> What needs to be done
Change "varones" to "hombres" in everything from the line containing "La Policía Local de Arrecife detiene a dos" down through the line containing "Ecofinca Vegacosta: un restaurante que", and give those lines back with nothing else changed.

> Information provided
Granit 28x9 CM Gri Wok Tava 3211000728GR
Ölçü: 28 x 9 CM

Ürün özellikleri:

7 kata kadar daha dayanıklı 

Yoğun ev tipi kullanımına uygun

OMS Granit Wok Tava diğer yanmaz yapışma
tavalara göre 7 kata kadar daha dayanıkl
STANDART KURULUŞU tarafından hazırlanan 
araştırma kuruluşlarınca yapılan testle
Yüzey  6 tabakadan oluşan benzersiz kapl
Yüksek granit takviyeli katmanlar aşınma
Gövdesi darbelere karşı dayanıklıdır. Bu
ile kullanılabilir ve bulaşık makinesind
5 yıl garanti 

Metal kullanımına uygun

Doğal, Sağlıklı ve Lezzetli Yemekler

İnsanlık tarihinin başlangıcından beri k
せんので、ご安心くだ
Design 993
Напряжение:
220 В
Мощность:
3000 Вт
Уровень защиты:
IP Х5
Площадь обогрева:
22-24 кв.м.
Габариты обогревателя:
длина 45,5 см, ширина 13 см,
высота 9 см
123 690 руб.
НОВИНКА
...
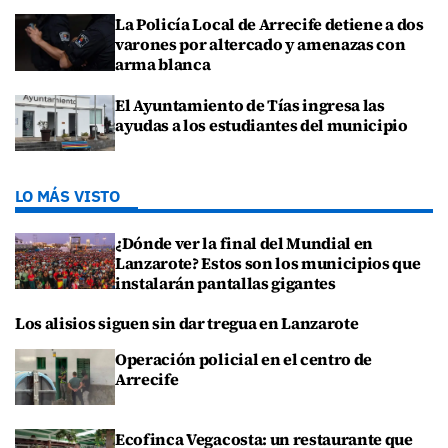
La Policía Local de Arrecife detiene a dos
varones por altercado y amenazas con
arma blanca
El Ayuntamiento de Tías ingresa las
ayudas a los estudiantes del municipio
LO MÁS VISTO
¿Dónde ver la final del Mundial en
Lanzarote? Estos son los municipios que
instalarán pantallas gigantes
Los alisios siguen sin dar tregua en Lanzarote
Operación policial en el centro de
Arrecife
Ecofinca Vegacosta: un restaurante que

> Exercise output
La Policía Local de Arrecife detiene a dos
hombres por altercado y amenazas con
arma blanca
El Ayuntamiento de Tías ingresa las
ayudas a los estudiantes del municipio
LO MÁS VISTO
¿Dónde ver la final del Mundial en
Lanzarote? Estos son los municipios que
instalarán pantallas gigantes
Los alisios siguen sin dar tregua en Lanzarote
Operación policial en el centro de
Arrecife
Ecofinca Vegacosta: un restaurante que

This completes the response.